[[ SUPPLIED ENTRIES, beginning ]]

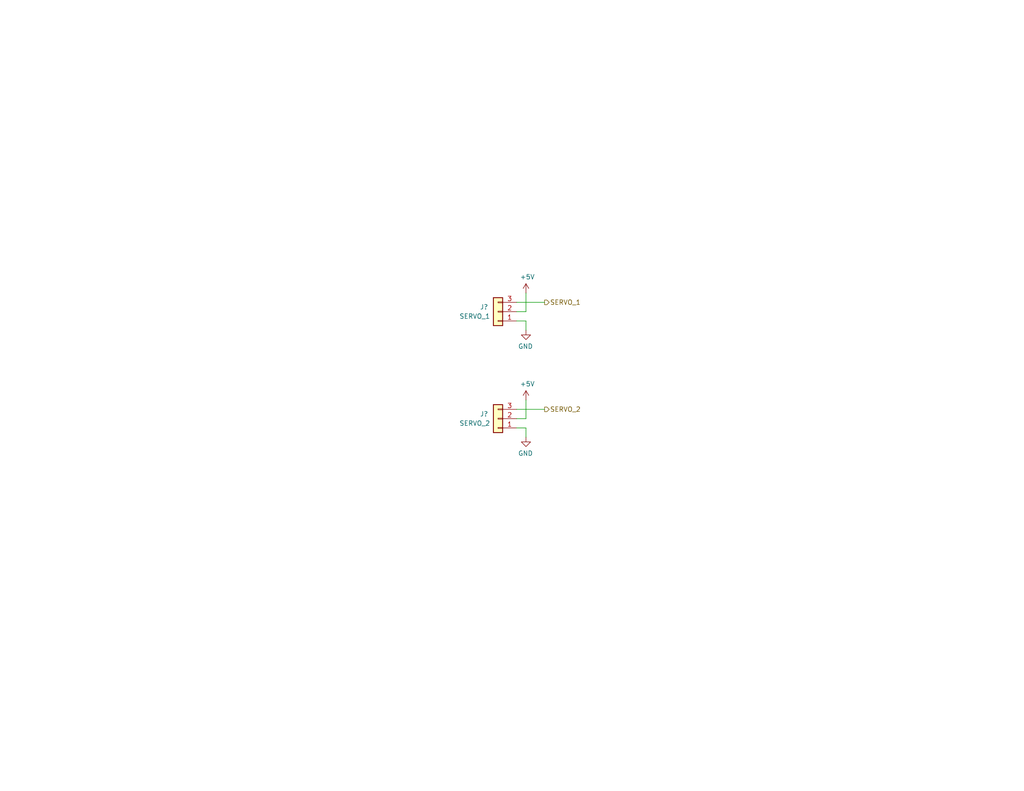
<source format=kicad_sch>
(kicad_sch (version 20211123) (generator eeschema)

  (uuid a4f86a46-3bc8-4daa-9125-a63f297eb114)

  (paper "USLetter")

  (title_block
    (date "2021-01-22")
    (rev "3.0")
    (company "Cristóbal Cuevas Lagos")
    (comment 1 "Cristóbal Cuevas Lagos")
  )

  


  (wire (pts (xy 143.51 85.09) (xy 143.51 80.01))
    (stroke (width 0) (type default) (color 0 0 0 0))
    (uuid 20cca02e-4c4d-4961-b6b4-b40a1731b220)
  )
  (wire (pts (xy 140.97 111.76) (xy 148.59 111.76))
    (stroke (width 0) (type default) (color 0 0 0 0))
    (uuid 22999e73-da32-43a5-9163-4b3a41614f25)
  )
  (wire (pts (xy 143.51 116.84) (xy 143.51 119.38))
    (stroke (width 0) (type default) (color 0 0 0 0))
    (uuid 40b14a16-fb82-4b9d-89dd-55cd98abb5cc)
  )
  (wire (pts (xy 140.97 85.09) (xy 143.51 85.09))
    (stroke (width 0) (type default) (color 0 0 0 0))
    (uuid 5487601b-81d3-4c70-8f3d-cf9df9c63302)
  )
  (wire (pts (xy 140.97 114.3) (xy 143.51 114.3))
    (stroke (width 0) (type default) (color 0 0 0 0))
    (uuid 658dad07-97fd-466c-8b49-21892ac96ea4)
  )
  (wire (pts (xy 143.51 114.3) (xy 143.51 109.22))
    (stroke (width 0) (type default) (color 0 0 0 0))
    (uuid 6e68f0cd-800e-4167-9553-71fc59da1eeb)
  )
  (wire (pts (xy 143.51 87.63) (xy 143.51 90.17))
    (stroke (width 0) (type default) (color 0 0 0 0))
    (uuid a29f8df0-3fae-4edf-8d9c-bd5a875b13e3)
  )
  (wire (pts (xy 140.97 116.84) (xy 143.51 116.84))
    (stroke (width 0) (type default) (color 0 0 0 0))
    (uuid c09938fd-06b9-4771-9f63-2311626243b3)
  )
  (wire (pts (xy 140.97 82.55) (xy 148.59 82.55))
    (stroke (width 0) (type default) (color 0 0 0 0))
    (uuid c24d6ac8-802d-4df3-a210-9cb1f693e865)
  )
  (wire (pts (xy 140.97 87.63) (xy 143.51 87.63))
    (stroke (width 0) (type default) (color 0 0 0 0))
    (uuid e3fc1e69-a11c-4c84-8952-fefb9372474e)
  )

  (hierarchical_label "SERVO_2" (shape output) (at 148.59 111.76 0)
    (effects (font (size 1.27 1.27)) (justify left))
    (uuid 37f31dec-63fc-4634-a141-5dc5d2b60fe4)
  )
  (hierarchical_label "SERVO_1" (shape output) (at 148.59 82.55 0)
    (effects (font (size 1.27 1.27)) (justify left))
    (uuid 88668202-3f0b-4d07-84d4-dcd790f57272)
  )

  (symbol (lib_id "power:GND") (at 143.51 119.38 0) (mirror y) (unit 1)
    (in_bom yes) (on_board yes)
    (uuid 00000000-0000-0000-0000-000060cbf433)
    (property "Reference" "#PWR?" (id 0) (at 143.51 125.73 0)
      (effects (font (size 1.27 1.27)) hide)
    )
    (property "Value" "GND" (id 1) (at 143.383 123.7742 0))
    (property "Footprint" "" (id 2) (at 143.51 119.38 0)
      (effects (font (size 1.27 1.27)) hide)
    )
    (property "Datasheet" "" (id 3) (at 143.51 119.38 0)
      (effects (font (size 1.27 1.27)) hide)
    )
    (pin "1" (uuid cd3398eb-87bd-45fa-98d7-ae21f2e3fb96))
  )

  (symbol (lib_id "power:GND") (at 143.51 90.17 0) (mirror y) (unit 1)
    (in_bom yes) (on_board yes)
    (uuid 00000000-0000-0000-0000-000060cbf444)
    (property "Reference" "#PWR?" (id 0) (at 143.51 96.52 0)
      (effects (font (size 1.27 1.27)) hide)
    )
    (property "Value" "GND" (id 1) (at 143.383 94.5642 0))
    (property "Footprint" "" (id 2) (at 143.51 90.17 0)
      (effects (font (size 1.27 1.27)) hide)
    )
    (property "Datasheet" "" (id 3) (at 143.51 90.17 0)
      (effects (font (size 1.27 1.27)) hide)
    )
    (pin "1" (uuid 64801e0e-c9b6-437d-9a1d-1ec9baec692d))
  )

  (symbol (lib_id "power:+5V") (at 143.51 80.01 0) (unit 1)
    (in_bom yes) (on_board yes)
    (uuid 00000000-0000-0000-0000-000060cbf450)
    (property "Reference" "#PWR?" (id 0) (at 143.51 83.82 0)
      (effects (font (size 1.27 1.27)) hide)
    )
    (property "Value" "+5V" (id 1) (at 143.891 75.6158 0))
    (property "Footprint" "" (id 2) (at 143.51 80.01 0)
      (effects (font (size 1.27 1.27)) hide)
    )
    (property "Datasheet" "" (id 3) (at 143.51 80.01 0)
      (effects (font (size 1.27 1.27)) hide)
    )
    (pin "1" (uuid d6422696-5922-4fa4-82d9-36e803779ef8))
  )

  (symbol (lib_id "power:+5V") (at 143.51 109.22 0) (unit 1)
    (in_bom yes) (on_board yes)
    (uuid 00000000-0000-0000-0000-000060cbf456)
    (property "Reference" "#PWR?" (id 0) (at 143.51 113.03 0)
      (effects (font (size 1.27 1.27)) hide)
    )
    (property "Value" "+5V" (id 1) (at 143.891 104.8258 0))
    (property "Footprint" "" (id 2) (at 143.51 109.22 0)
      (effects (font (size 1.27 1.27)) hide)
    )
    (property "Datasheet" "" (id 3) (at 143.51 109.22 0)
      (effects (font (size 1.27 1.27)) hide)
    )
    (pin "1" (uuid 65e17ef3-7831-49a4-8b19-eb943a2b4d57))
  )

  (symbol (lib_id "Connector_Generic:Conn_01x03") (at 135.89 85.09 180) (unit 1)
    (in_bom yes) (on_board yes)
    (uuid 00000000-0000-0000-0000-000060cc9c58)
    (property "Reference" "J?" (id 0) (at 132.08 83.82 0))
    (property "Value" "SERVO_1" (id 1) (at 129.54 86.36 0))
    (property "Footprint" "Connector_PinHeader_2.54mm:PinHeader_1x03_P2.54mm_Horizontal" (id 2) (at 135.89 85.09 0)
      (effects (font (size 1.27 1.27)) hide)
    )
    (property "Datasheet" "~" (id 3) (at 135.89 85.09 0)
      (effects (font (size 1.27 1.27)) hide)
    )
    (property "PartNumber" "2011-1X03G00SD025B" (id 4) (at 135.89 85.09 0)
      (effects (font (size 1.27 1.27)) hide)
    )
    (pin "1" (uuid 0fba0469-385a-4534-86f0-83b3d86e474a))
    (pin "2" (uuid 92367d55-e866-4d69-84fa-bb361751d6c6))
    (pin "3" (uuid 038e8309-c352-405b-a9c8-a95843ad0c4d))
  )

  (symbol (lib_id "Connector_Generic:Conn_01x03") (at 135.89 114.3 180) (unit 1)
    (in_bom yes) (on_board yes)
    (uuid 00000000-0000-0000-0000-000060cca1d3)
    (property "Reference" "J?" (id 0) (at 132.08 113.03 0))
    (property "Value" "SERVO_2" (id 1) (at 129.54 115.57 0))
    (property "Footprint" "Connector_PinHeader_2.54mm:PinHeader_1x03_P2.54mm_Horizontal" (id 2) (at 135.89 114.3 0)
      (effects (font (size 1.27 1.27)) hide)
    )
    (property "Datasheet" "~" (id 3) (at 135.89 114.3 0)
      (effects (font (size 1.27 1.27)) hide)
    )
    (property "PartNumber" "2011-1X03G00SD025B" (id 4) (at 135.89 114.3 0)
      (effects (font (size 1.27 1.27)) hide)
    )
    (pin "1" (uuid 5719f41b-f904-4a14-be7b-c42b46e963e0))
    (pin "2" (uuid 6ad79578-4822-43e7-8e71-026aa23b409e))
    (pin "3" (uuid 33991a98-bf26-442d-a9f0-6e5723f155b6))
  )
)

</source>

[[ SUPPLIED ENTRIES, end ]]

Say only how many lines among the entries above contain the string "shape".

2